[WHAT YOU WILL DO] Copy out, word for word and in full, the passage below on epithelial-mesenchymal transition and metastasis.

[TEXT UNDER STUDY]
+ + + + + + +

Metastasis is the primary cause of mortality for cancer patients. Understanding the molecular and cellular mechanisms that underlie metastatic spread is critical for the development of effective therapeutic approaches. Acquisition of migratory and invasive properties by tumors cells is mediated by induction of Epithelial-Mesenchymal Transition (EMT). This program is orchestrated by a network of transcription factors including Twist1, Snai1/2, and Zeb1/2. Recent studies have demonstrated the requirement of a dynamic regulation of EMT during tumor progression to first promote tumor cell dissemination and then allow metastatic outgrowth. However, we currently lack a complete understanding of how this process is induced and then repressed during the metastasis cascade.Citation1 Past studies largely have focused on biochemical signals that induce EMT including TGF-β, hypoxia, and inflammatory cytokines. Landmark studies identified a functional role for the mechanical forces generated by stiffening matrix during tumor progression in driving tumor malignancy.Citation2,3 How such biomechanical cues are recognized and subsequently transduced into biochemical and transcriptional signals to modulate tumor cell behavior is unclear.

+ + + + + + +

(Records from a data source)
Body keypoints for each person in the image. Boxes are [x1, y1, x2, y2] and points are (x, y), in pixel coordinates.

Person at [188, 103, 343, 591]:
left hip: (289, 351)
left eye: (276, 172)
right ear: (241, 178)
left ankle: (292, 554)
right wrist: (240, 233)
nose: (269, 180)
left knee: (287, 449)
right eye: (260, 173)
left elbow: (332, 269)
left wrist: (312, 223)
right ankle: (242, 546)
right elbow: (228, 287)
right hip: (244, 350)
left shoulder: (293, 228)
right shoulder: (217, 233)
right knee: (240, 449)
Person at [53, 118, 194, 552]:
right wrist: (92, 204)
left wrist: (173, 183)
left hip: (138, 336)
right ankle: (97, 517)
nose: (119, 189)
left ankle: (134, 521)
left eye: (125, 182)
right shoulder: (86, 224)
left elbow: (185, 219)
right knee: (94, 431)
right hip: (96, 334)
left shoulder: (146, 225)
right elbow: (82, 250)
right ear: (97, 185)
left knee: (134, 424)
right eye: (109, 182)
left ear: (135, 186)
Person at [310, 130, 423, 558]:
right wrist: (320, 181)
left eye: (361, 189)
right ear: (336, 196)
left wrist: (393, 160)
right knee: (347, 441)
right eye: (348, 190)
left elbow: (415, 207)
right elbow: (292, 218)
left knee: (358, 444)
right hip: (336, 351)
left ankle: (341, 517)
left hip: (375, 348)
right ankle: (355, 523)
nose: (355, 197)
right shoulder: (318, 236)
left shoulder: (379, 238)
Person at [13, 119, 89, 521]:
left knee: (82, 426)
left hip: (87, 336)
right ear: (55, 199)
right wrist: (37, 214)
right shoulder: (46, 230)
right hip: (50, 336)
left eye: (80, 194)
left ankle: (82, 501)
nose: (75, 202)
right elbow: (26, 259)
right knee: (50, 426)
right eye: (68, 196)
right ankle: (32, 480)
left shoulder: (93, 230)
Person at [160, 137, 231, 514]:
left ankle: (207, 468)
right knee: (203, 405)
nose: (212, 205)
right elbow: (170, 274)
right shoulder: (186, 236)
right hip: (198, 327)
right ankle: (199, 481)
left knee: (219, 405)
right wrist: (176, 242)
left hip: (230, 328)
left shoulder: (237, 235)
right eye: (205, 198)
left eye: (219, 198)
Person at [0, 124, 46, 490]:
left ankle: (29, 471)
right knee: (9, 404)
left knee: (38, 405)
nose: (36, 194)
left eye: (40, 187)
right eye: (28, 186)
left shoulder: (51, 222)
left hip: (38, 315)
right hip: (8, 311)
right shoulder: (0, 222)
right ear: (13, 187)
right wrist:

+ + + + + + +

[TASK RESULT]
Metastasis is the primary cause of mortality for cancer patients. Understanding the molecular and cellular mechanisms that underlie metastatic spread is critical for the development of effective therapeutic approaches. Acquisition of migratory and invasive properties by tumors cells is mediated by induction of Epithelial-Mesenchymal Transition (EMT). This program is orchestrated by a network of transcription factors including Twist1, Snai1/2, and Zeb1/2. Recent studies have demonstrated the requirement of a dynamic regulation of EMT during tumor progression to first promote tumor cell dissemination and then allow metastatic outgrowth. However, we currently lack a complete understanding of how this process is induced and then repressed during the metastasis cascade.Citation1 Past studies largely have focused on biochemical signals that induce EMT including TGF-β, hypoxia, and inflammatory cytokines. Landmark studies identified a functional role for the mechanical forces generated by stiffening matrix during tumor progression in driving tumor malignancy.Citation2,3 How such biomechanical cues are recognized and subsequently transduced into biochemical and transcriptional signals to modulate tumor cell behavior is unclear.